I apparently went overboard on the sharing of my deep esteem when I was told "you don't always have to tell me how much you love me" with such a tone of disdain I literally felt slapped in the face; because I made the fatal mistake of treating someone EXACTLY how I wanted to be treated. My sole thought was how can I make their quality of life significantly better? I went to bed thinking of ways, I even had dreams about it! I made it my lifes' mission to meet every need possible, even those not yet realized. I got so caught up in my love and devotion to them that I lost myself completely, and most often than not that I was being taken for granted only because I ALLOWED it, when all I had to do was stop doing what felt good, stop being Samara.
Now I am wondering if it would be okay to be Samara; just with someone who wanted to be overwhelmed with love and affection and tokens and verbal reminders of that aforementioned affinity.

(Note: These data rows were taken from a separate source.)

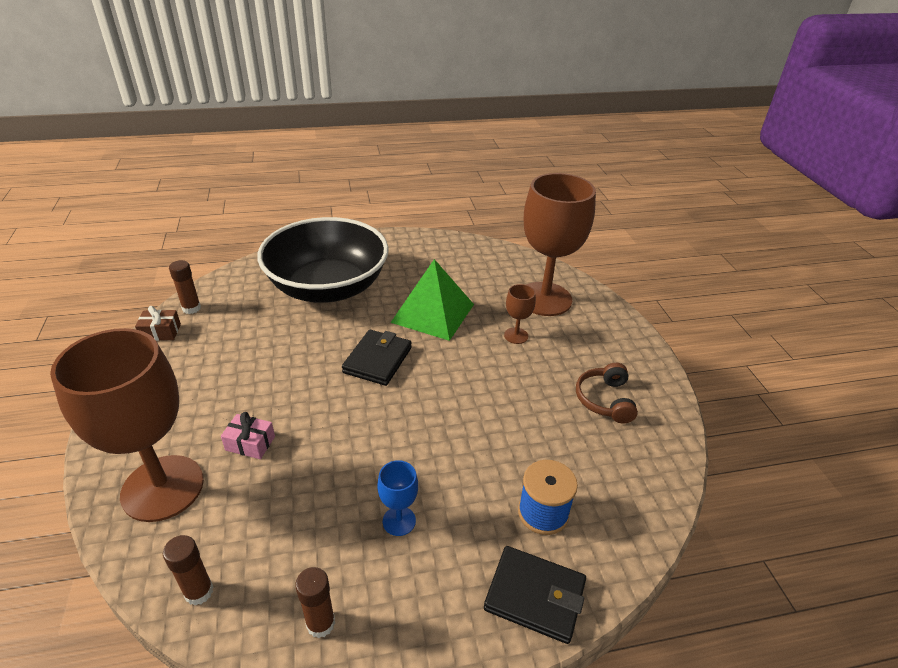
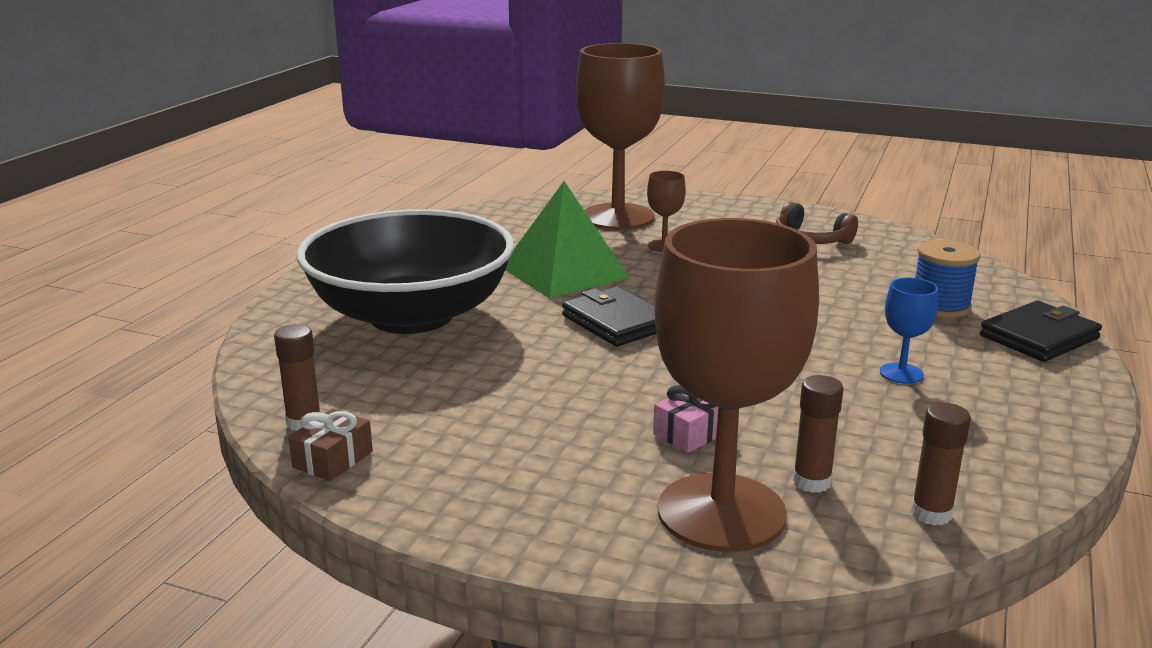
camera: 55 degrees left, 15 degrees down
(320, 623) = (1019, 446): brown glue stick -> brown glue stick (812, 482)

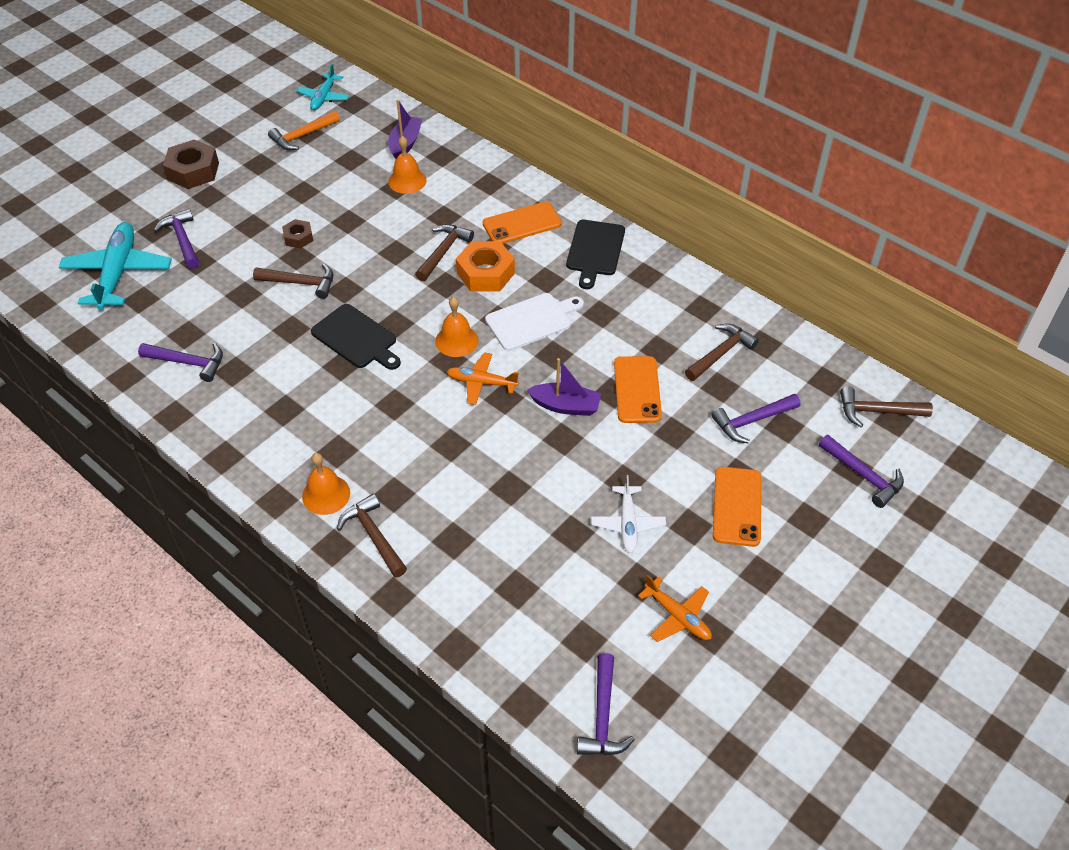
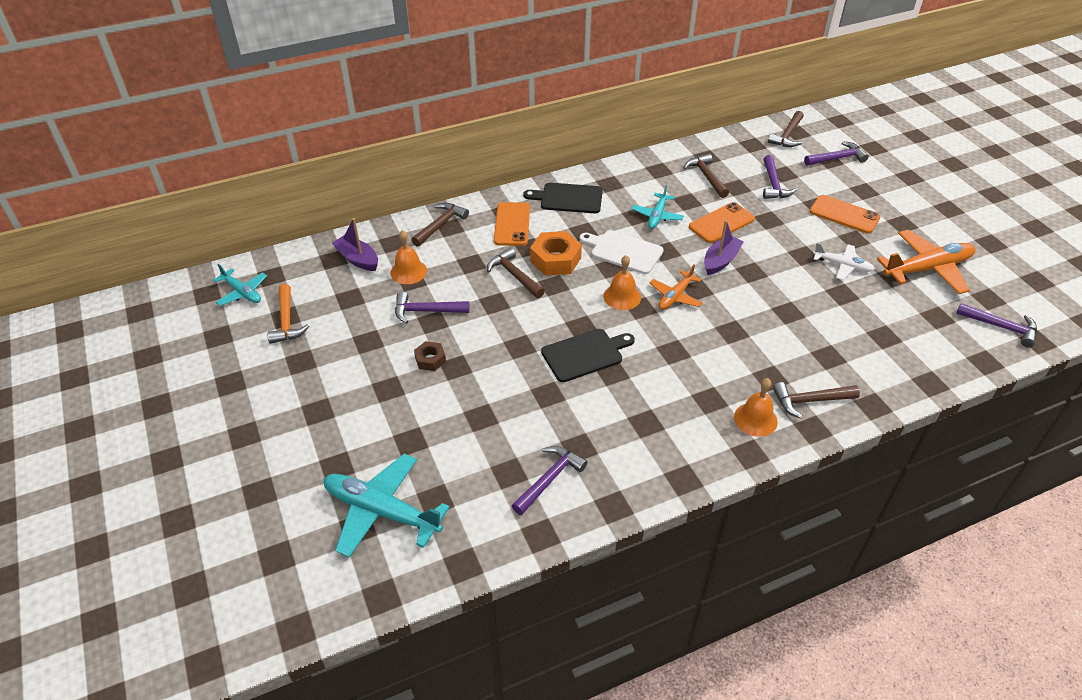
camera: 65 degrees left, 5 degrees down
(182, 240) = (369, 446): purple hammer -> purple hammer (426, 311)
(193, 171) = (268, 414): brown nut -> none
(300, 283) = (492, 373): brown hammer -> brown hammer (440, 225)
(531, 321) = (624, 251): white cutting board -> white cutting board turned 60 degrees counterclockwise
(595, 250) = (568, 198): black cutting board -> black cutting board turned 150 degrees clockwise
(612, 330) = (657, 216): none -> turquoise plane
(637, 390) = (721, 223): orange phone -> orange phone turned 60 degrees counterclockwise
(678, 616) = (927, 268): orange plane -> orange plane, size x1.75

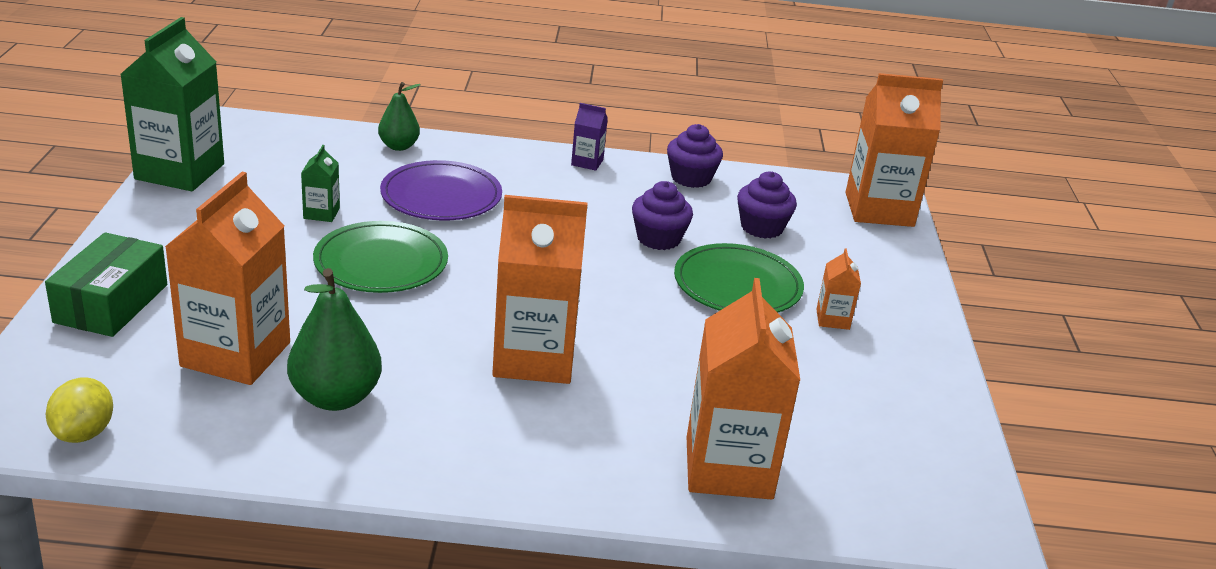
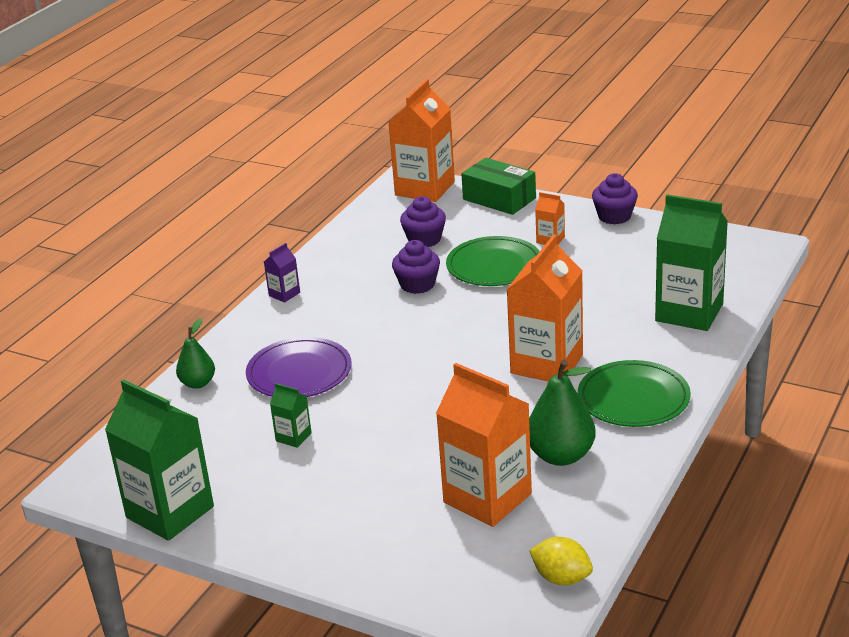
camera: 60 degrees left, 0 degrees up
(111, 303) = (384, 560): green box -> green box (499, 199)
(381, 263) = (388, 415): green plate -> green plate (633, 398)
(691, 178) = (337, 253): purple cupcake -> purple cupcake (614, 216)
(728, 468) = (689, 312): orange carton -> green carton

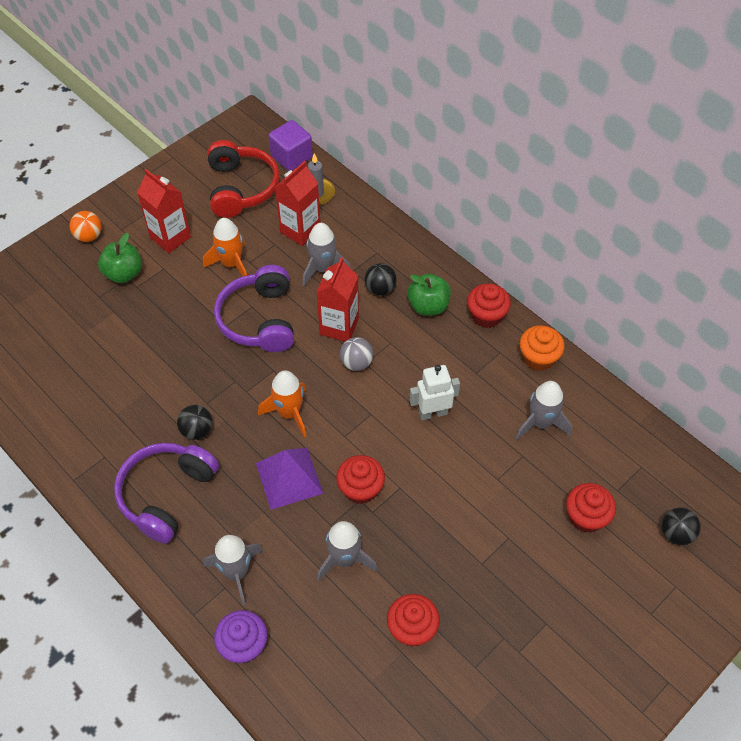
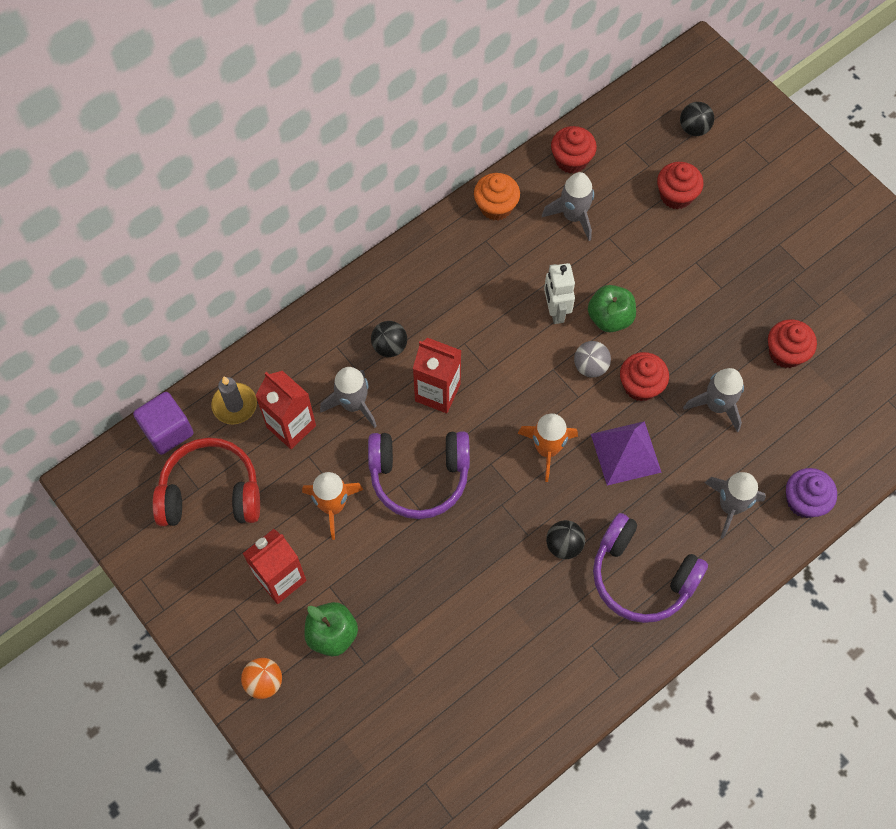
camera: 85 degrees left, 10 degrees up
(356, 363) = (488, 378): grey ball -> grey ball (590, 366)
(428, 306) = (419, 301): green apple -> green apple (610, 318)
(486, 316) = (437, 246): red cupcake -> red cupcake (571, 160)

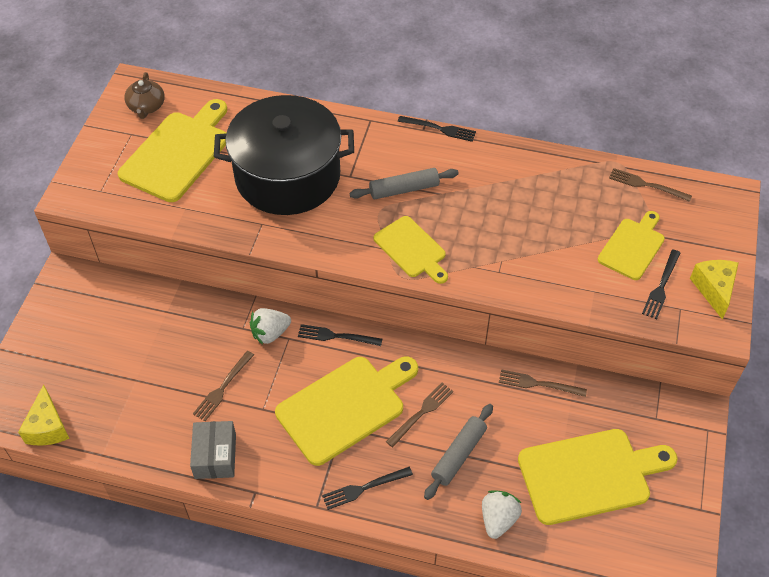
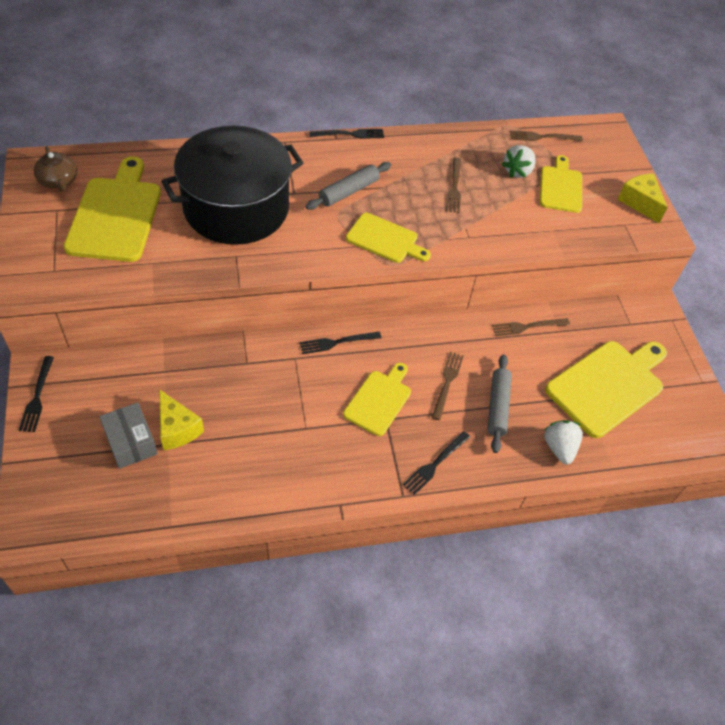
camera: 30 degrees left, 0 degrees up
(48, 427) = (99, 521): yellow cheese -> yellow cheese (177, 429)
(215, 456) = (285, 486): grey box -> grey box (130, 442)
(222, 388) = (257, 423): brown fork -> brown fork (454, 188)
(270, 333) = (275, 359): white strawberry -> white strawberry (517, 171)
(345, 407) = (379, 400): yellow cutting board -> yellow cutting board, size x0.60
(661, 287) = (601, 212): black fork -> black fork (37, 397)

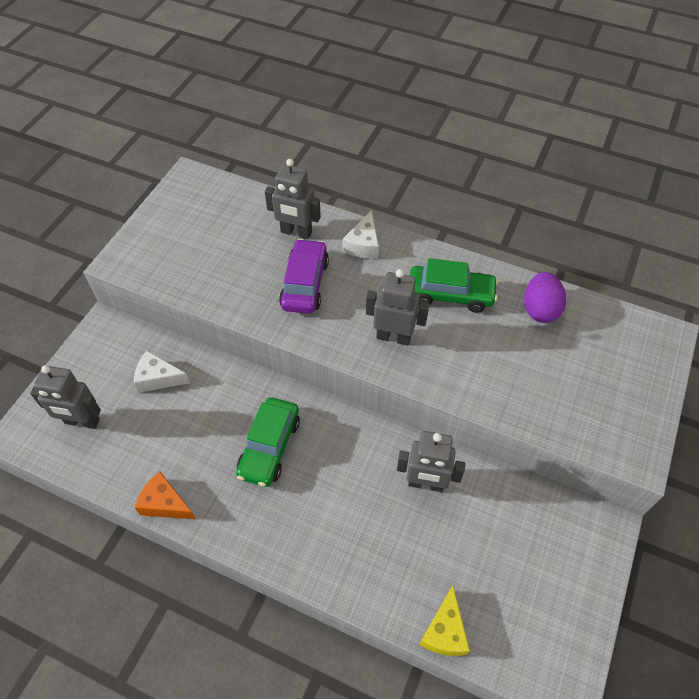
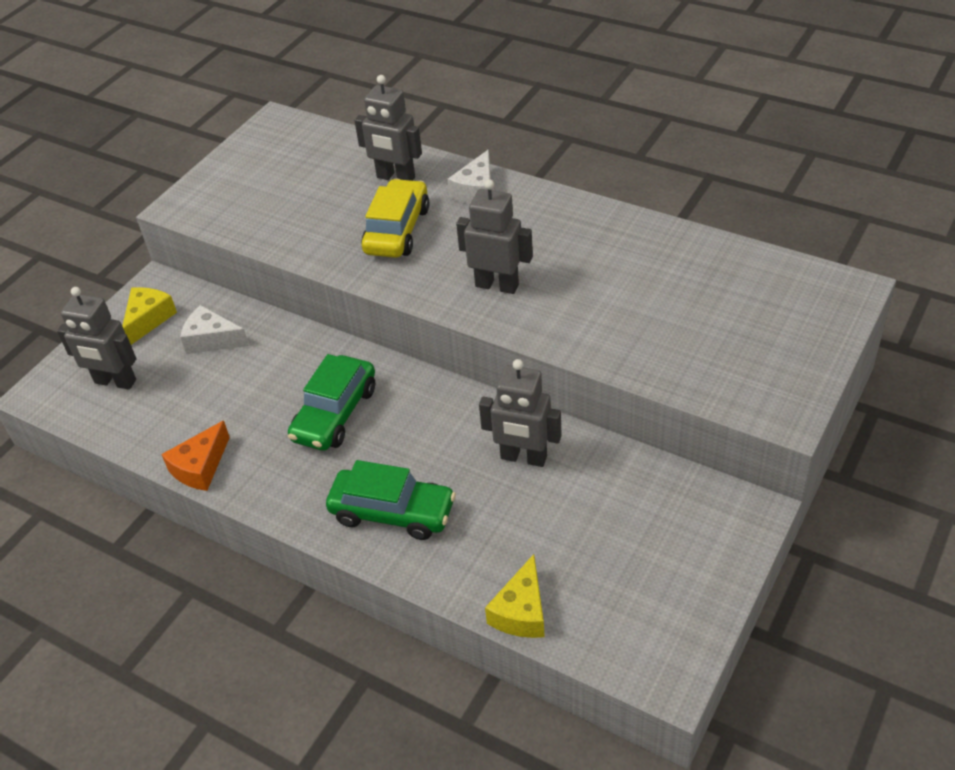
camera: 10 degrees right, 10 degrees down
(102, 359) = (148, 319): none -> yellow cheese
(165, 503) = (200, 467): orange cheese -> orange cheese turned 90 degrees counterclockwise
(305, 284) = (397, 230): purple car -> yellow car
(450, 294) = (576, 243): green car -> green car (392, 512)
(540, 309) = (688, 259): purple egg -> none

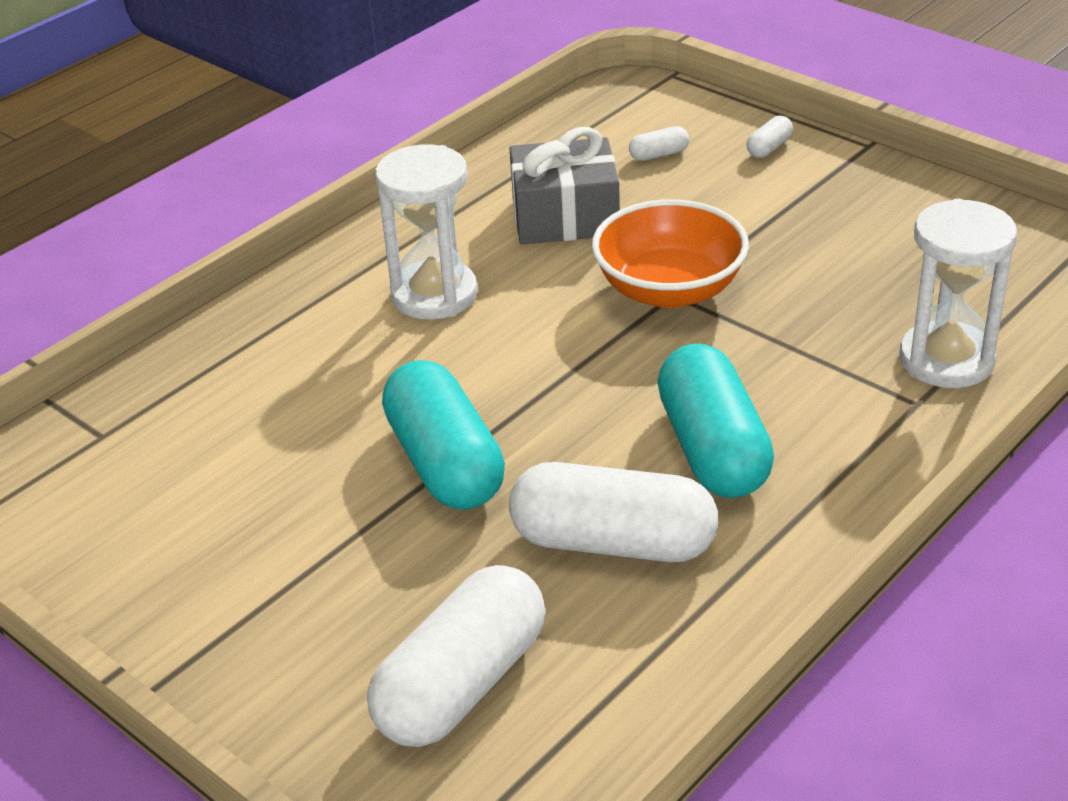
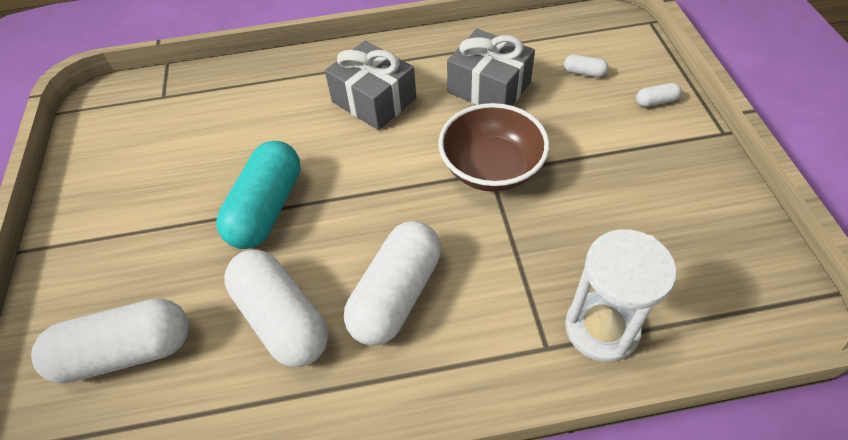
camera: 40 degrees right, 15 degrees up
(434, 295) = (374, 100): white hourglass -> grey gift
(669, 290) = (491, 168): orange bowl -> brown bowl
(713, 449) = (396, 294): turquoise capsule -> white capsule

I now understand that because my life has been almost so completely devoid of love and acts of love, that I may tend to overcompensate for fear that the people I truly love won't realize the depth of my love for them. The thought of that kills me, I want my loved ones to know that my love knows no bounds, there is no transgression or act or deed that could ever send me running to the hills, (well not for long at any rate), I'd always come back.
I swear my mom is fit throwing in Heaven, screaming "I did NOT raise you to be like this", well Mom, I will try to be stronger and less, heart on the sleevesy.